▸ **The problem**:
Please put every line of the records below into a single numbered list, leaving out any blank lines.

▸ **The data**:
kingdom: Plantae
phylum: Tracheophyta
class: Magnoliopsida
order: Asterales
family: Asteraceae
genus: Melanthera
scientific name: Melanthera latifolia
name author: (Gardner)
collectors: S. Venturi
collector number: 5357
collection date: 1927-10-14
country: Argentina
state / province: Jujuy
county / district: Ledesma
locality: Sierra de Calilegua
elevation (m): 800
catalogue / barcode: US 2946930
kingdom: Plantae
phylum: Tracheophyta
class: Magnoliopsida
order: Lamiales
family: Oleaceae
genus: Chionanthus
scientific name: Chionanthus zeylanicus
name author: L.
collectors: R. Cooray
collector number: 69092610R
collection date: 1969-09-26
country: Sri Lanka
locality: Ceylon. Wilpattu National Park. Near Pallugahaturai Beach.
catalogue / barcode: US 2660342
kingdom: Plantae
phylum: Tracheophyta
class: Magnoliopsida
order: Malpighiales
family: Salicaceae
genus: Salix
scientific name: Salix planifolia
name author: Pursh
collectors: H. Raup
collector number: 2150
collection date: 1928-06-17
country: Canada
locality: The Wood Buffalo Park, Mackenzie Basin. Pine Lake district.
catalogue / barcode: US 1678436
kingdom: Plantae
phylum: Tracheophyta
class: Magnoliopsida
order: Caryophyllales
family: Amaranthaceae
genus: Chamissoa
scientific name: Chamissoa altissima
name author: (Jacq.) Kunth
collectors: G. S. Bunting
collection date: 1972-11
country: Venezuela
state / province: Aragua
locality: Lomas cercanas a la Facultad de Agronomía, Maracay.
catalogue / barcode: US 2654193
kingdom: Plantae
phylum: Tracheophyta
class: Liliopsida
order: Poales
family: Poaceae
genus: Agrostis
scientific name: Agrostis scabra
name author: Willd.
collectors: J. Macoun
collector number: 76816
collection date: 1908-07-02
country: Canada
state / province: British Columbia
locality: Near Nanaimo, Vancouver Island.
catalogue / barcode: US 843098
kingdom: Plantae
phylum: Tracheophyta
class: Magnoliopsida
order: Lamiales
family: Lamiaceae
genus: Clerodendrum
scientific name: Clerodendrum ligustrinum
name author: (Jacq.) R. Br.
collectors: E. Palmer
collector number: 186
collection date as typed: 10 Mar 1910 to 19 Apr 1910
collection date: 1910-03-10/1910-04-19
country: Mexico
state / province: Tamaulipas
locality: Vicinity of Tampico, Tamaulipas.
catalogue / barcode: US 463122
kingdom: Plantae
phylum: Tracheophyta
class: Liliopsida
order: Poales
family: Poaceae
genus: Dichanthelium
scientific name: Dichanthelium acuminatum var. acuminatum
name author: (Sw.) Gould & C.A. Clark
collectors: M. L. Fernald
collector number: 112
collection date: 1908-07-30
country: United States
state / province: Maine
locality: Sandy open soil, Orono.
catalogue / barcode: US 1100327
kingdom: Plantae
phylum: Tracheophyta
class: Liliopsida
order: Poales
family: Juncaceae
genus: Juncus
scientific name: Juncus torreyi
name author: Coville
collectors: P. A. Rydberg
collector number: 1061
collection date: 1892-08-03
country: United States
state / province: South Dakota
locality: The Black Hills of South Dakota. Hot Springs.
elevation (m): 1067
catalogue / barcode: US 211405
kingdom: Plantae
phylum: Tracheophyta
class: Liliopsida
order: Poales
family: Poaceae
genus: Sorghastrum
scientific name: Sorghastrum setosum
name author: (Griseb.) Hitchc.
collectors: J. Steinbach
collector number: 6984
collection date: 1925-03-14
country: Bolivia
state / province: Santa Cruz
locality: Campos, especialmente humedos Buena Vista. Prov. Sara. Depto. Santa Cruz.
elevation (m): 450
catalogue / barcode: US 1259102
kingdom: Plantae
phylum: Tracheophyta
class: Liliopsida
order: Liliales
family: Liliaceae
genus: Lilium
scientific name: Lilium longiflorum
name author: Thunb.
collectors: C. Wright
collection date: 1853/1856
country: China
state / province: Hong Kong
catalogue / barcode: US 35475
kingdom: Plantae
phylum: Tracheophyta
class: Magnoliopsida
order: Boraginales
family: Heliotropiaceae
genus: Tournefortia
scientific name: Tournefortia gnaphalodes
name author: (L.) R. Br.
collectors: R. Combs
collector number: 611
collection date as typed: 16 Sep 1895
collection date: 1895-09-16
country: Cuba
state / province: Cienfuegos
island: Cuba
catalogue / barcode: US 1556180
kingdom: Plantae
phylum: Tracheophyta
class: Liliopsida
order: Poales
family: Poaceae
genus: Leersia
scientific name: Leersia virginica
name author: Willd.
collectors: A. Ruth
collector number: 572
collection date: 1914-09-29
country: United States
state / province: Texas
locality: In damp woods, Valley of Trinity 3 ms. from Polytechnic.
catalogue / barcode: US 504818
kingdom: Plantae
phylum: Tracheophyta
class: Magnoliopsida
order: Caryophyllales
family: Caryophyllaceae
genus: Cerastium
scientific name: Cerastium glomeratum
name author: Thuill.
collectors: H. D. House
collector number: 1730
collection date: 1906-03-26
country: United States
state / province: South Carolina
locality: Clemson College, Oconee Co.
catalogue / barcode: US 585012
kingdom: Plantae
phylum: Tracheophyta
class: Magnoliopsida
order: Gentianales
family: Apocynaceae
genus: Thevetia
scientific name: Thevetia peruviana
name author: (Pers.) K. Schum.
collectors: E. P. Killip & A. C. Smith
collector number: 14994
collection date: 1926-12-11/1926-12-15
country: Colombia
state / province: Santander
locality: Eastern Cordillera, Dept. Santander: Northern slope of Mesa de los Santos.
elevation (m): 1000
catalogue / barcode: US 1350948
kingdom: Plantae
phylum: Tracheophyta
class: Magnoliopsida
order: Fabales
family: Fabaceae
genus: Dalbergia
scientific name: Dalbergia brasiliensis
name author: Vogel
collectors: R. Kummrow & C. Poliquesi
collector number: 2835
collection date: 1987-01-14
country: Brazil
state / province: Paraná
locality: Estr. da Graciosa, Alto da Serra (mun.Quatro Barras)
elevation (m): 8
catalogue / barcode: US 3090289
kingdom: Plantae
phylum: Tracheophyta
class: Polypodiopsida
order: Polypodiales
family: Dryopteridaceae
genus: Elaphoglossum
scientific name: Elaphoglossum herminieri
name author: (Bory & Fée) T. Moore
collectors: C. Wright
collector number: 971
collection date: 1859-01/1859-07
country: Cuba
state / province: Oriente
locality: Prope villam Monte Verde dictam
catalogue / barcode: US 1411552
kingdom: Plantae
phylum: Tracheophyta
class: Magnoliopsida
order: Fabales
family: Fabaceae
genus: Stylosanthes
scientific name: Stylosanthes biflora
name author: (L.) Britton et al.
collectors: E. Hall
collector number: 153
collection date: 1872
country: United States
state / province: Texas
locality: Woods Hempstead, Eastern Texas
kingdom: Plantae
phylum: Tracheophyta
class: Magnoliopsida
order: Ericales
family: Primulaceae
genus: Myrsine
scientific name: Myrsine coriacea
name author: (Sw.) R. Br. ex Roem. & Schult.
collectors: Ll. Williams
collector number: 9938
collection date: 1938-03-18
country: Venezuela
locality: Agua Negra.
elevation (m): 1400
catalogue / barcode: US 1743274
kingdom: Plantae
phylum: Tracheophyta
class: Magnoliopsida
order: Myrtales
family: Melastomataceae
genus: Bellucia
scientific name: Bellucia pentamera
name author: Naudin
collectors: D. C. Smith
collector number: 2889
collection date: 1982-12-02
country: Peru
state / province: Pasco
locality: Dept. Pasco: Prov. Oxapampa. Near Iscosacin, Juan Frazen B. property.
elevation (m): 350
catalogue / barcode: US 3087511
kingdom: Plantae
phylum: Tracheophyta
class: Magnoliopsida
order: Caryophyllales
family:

▸ **Output of the task**:
1. kingdom: Plantae
2. phylum: Tracheophyta
3. class: Magnoliopsida
4. order: Asterales
5. family: Asteraceae
6. genus: Melanthera
7. scientific name: Melanthera latifolia
8. name author: (Gardner)
9. collectors: S. Venturi
10. collector number: 5357
11. collection date: 1927-10-14
12. country: Argentina
13. state / province: Jujuy
14. county / district: Ledesma
15. locality: Sierra de Calilegua
16. elevation (m): 800
17. catalogue / barcode: US 2946930
18. kingdom: Plantae
19. phylum: Tracheophyta
20. class: Magnoliopsida
21. order: Lamiales
22. family: Oleaceae
23. genus: Chionanthus
24. scientific name: Chionanthus zeylanicus
25. name author: L.
26. collectors: R. Cooray
27. collector number: 69092610R
28. collection date: 1969-09-26
29. country: Sri Lanka
30. locality: Ceylon. Wilpattu National Park. Near Pallugahaturai Beach.
31. catalogue / barcode: US 2660342
32. kingdom: Plantae
33. phylum: Tracheophyta
34. class: Magnoliopsida
35. order: Malpighiales
36. family: Salicaceae
37. genus: Salix
38. scientific name: Salix planifolia
39. name author: Pursh
40. collectors: H. Raup
41. collector number: 2150
42. collection date: 1928-06-17
43. country: Canada
44. locality: The Wood Buffalo Park, Mackenzie Basin. Pine Lake district.
45. catalogue / barcode: US 1678436
46. kingdom: Plantae
47. phylum: Tracheophyta
48. class: Magnoliopsida
49. order: Caryophyllales
50. family: Amaranthaceae
51. genus: Chamissoa
52. scientific name: Chamissoa altissima
53. name author: (Jacq.) Kunth
54. collectors: G. S. Bunting
55. collection date: 1972-11
56. country: Venezuela
57. state / province: Aragua
58. locality: Lomas cercanas a la Facultad de Agronomía, Maracay.
59. catalogue / barcode: US 2654193
60. kingdom: Plantae
61. phylum: Tracheophyta
62. class: Liliopsida
63. order: Poales
64. family: Poaceae
65. genus: Agrostis
66. scientific name: Agrostis scabra
67. name author: Willd.
68. collectors: J. Macoun
69. collector number: 76816
70. collection date: 1908-07-02
71. country: Canada
72. state / province: British Columbia
73. locality: Near Nanaimo, Vancouver Island.
74. catalogue / barcode: US 843098
75. kingdom: Plantae
76. phylum: Tracheophyta
77. class: Magnoliopsida
78. order: Lamiales
79. family: Lamiaceae
80. genus: Clerodendrum
81. scientific name: Clerodendrum ligustrinum
82. name author: (Jacq.) R. Br.
83. collectors: E. Palmer
84. collector number: 186
85. collection date as typed: 10 Mar 1910 to 19 Apr 1910
86. collection date: 1910-03-10/1910-04-19
87. country: Mexico
88. state / province: Tamaulipas
89. locality: Vicinity of Tampico, Tamaulipas.
90. catalogue / barcode: US 463122
91. kingdom: Plantae
92. phylum: Tracheophyta
93. class: Liliopsida
94. order: Poales
95. family: Poaceae
96. genus: Dichanthelium
97. scientific name: Dichanthelium acuminatum var. acuminatum
98. name author: (Sw.) Gould & C.A. Clark
99. collectors: M. L. Fernald
100. collector number: 112
101. collection date: 1908-07-30
102. country: United States
103. state / province: Maine
104. locality: Sandy open soil, Orono.
105. catalogue / barcode: US 1100327
106. kingdom: Plantae
107. phylum: Tracheophyta
108. class: Liliopsida
109. order: Poales
110. family: Juncaceae
111. genus: Juncus
112. scientific name: Juncus torreyi
113. name author: Coville
114. collectors: P. A. Rydberg
115. collector number: 1061
116. collection date: 1892-08-03
117. country: United States
118. state / province: South Dakota
119. locality: The Black Hills of South Dakota. Hot Springs.
120. elevation (m): 1067
121. catalogue / barcode: US 211405
122. kingdom: Plantae
123. phylum: Tracheophyta
124. class: Liliopsida
125. order: Poales
126. family: Poaceae
127. genus: Sorghastrum
128. scientific name: Sorghastrum setosum
129. name author: (Griseb.) Hitchc.
130. collectors: J. Steinbach
131. collector number: 6984
132. collection date: 1925-03-14
133. country: Bolivia
134. state / province: Santa Cruz
135. locality: Campos, especialmente humedos Buena Vista. Prov. Sara. Depto. Santa Cruz.
136. elevation (m): 450
137. catalogue / barcode: US 1259102
138. kingdom: Plantae
139. phylum: Tracheophyta
140. class: Liliopsida
141. order: Liliales
142. family: Liliaceae
143. genus: Lilium
144. scientific name: Lilium longiflorum
145. name author: Thunb.
146. collectors: C. Wright
147. collection date: 1853/1856
148. country: China
149. state / province: Hong Kong
150. catalogue / barcode: US 35475
151. kingdom: Plantae
152. phylum: Tracheophyta
153. class: Magnoliopsida
154. order: Boraginales
155. family: Heliotropiaceae
156. genus: Tournefortia
157. scientific name: Tournefortia gnaphalodes
158. name author: (L.) R. Br.
159. collectors: R. Combs
160. collector number: 611
161. collection date as typed: 16 Sep 1895
162. collection date: 1895-09-16
163. country: Cuba
164. state / province: Cienfuegos
165. island: Cuba
166. catalogue / barcode: US 1556180
167. kingdom: Plantae
168. phylum: Tracheophyta
169. class: Liliopsida
170. order: Poales
171. family: Poaceae
172. genus: Leersia
173. scientific name: Leersia virginica
174. name author: Willd.
175. collectors: A. Ruth
176. collector number: 572
177. collection date: 1914-09-29
178. country: United States
179. state / province: Texas
180. locality: In damp woods, Valley of Trinity 3 ms. from Polytechnic.
181. catalogue / barcode: US 504818
182. kingdom: Plantae
183. phylum: Tracheophyta
184. class: Magnoliopsida
185. order: Caryophyllales
186. family: Caryophyllaceae
187. genus: Cerastium
188. scientific name: Cerastium glomeratum
189. name author: Thuill.
190. collectors: H. D. House
191. collector number: 1730
192. collection date: 1906-03-26
193. country: United States
194. state / province: South Carolina
195. locality: Clemson College, Oconee Co.
196. catalogue / barcode: US 585012
197. kingdom: Plantae
198. phylum: Tracheophyta
199. class: Magnoliopsida
200. order: Gentianales
201. family: Apocynaceae
202. genus: Thevetia
203. scientific name: Thevetia peruviana
204. name author: (Pers.) K. Schum.
205. collectors: E. P. Killip & A. C. Smith
206. collector number: 14994
207. collection date: 1926-12-11/1926-12-15
208. country: Colombia
209. state / province: Santander
210. locality: Eastern Cordillera, Dept. Santander: Northern slope of Mesa de los Santos.
211. elevation (m): 1000
212. catalogue / barcode: US 1350948
213. kingdom: Plantae
214. phylum: Tracheophyta
215. class: Magnoliopsida
216. order: Fabales
217. family: Fabaceae
218. genus: Dalbergia
219. scientific name: Dalbergia brasiliensis
220. name author: Vogel
221. collectors: R. Kummrow & C. Poliquesi
222. collector number: 2835
223. collection date: 1987-01-14
224. country: Brazil
225. state / province: Paraná
226. locality: Estr. da Graciosa, Alto da Serra (mun.Quatro Barras)
227. elevation (m): 8
228. catalogue / barcode: US 3090289
229. kingdom: Plantae
230. phylum: Tracheophyta
231. class: Polypodiopsida
232. order: Polypodiales
233. family: Dryopteridaceae
234. genus: Elaphoglossum
235. scientific name: Elaphoglossum herminieri
236. name author: (Bory & Fée) T. Moore
237. collectors: C. Wright
238. collector number: 971
239. collection date: 1859-01/1859-07
240. country: Cuba
241. state / province: Oriente
242. locality: Prope villam Monte Verde dictam
243. catalogue / barcode: US 1411552
244. kingdom: Plantae
245. phylum: Tracheophyta
246. class: Magnoliopsida
247. order: Fabales
248. family: Fabaceae
249. genus: Stylosanthes
250. scientific name: Stylosanthes biflora
251. name author: (L.) Britton et al.
252. collectors: E. Hall
253. collector number: 153
254. collection date: 1872
255. country: United States
256. state / province: Texas
257. locality: Woods Hempstead, Eastern Texas
258. kingdom: Plantae
259. phylum: Tracheophyta
260. class: Magnoliopsida
261. order: Ericales
262. family: Primulaceae
263. genus: Myrsine
264. scientific name: Myrsine coriacea
265. name author: (Sw.) R. Br. ex Roem. & Schult.
266. collectors: Ll. Williams
267. collector number: 9938
268. collection date: 1938-03-18
269. country: Venezuela
270. locality: Agua Negra.
271. elevation (m): 1400
272. catalogue / barcode: US 1743274
273. kingdom: Plantae
274. phylum: Tracheophyta
275. class: Magnoliopsida
276. order: Myrtales
277. family: Melastomataceae
278. genus: Bellucia
279. scientific name: Bellucia pentamera
280. name author: Naudin
281. collectors: D. C. Smith
282. collector number: 2889
283. collection date: 1982-12-02
284. country: Peru
285. state / province: Pasco
286. locality: Dept. Pasco: Prov. Oxapampa. Near Iscosacin, Juan Frazen B. property.
287. elevation (m): 350
288. catalogue / barcode: US 3087511
289. kingdom: Plantae
290. phylum: Tracheophyta
291. class: Magnoliopsida
292. order: Caryophyllales
293. family:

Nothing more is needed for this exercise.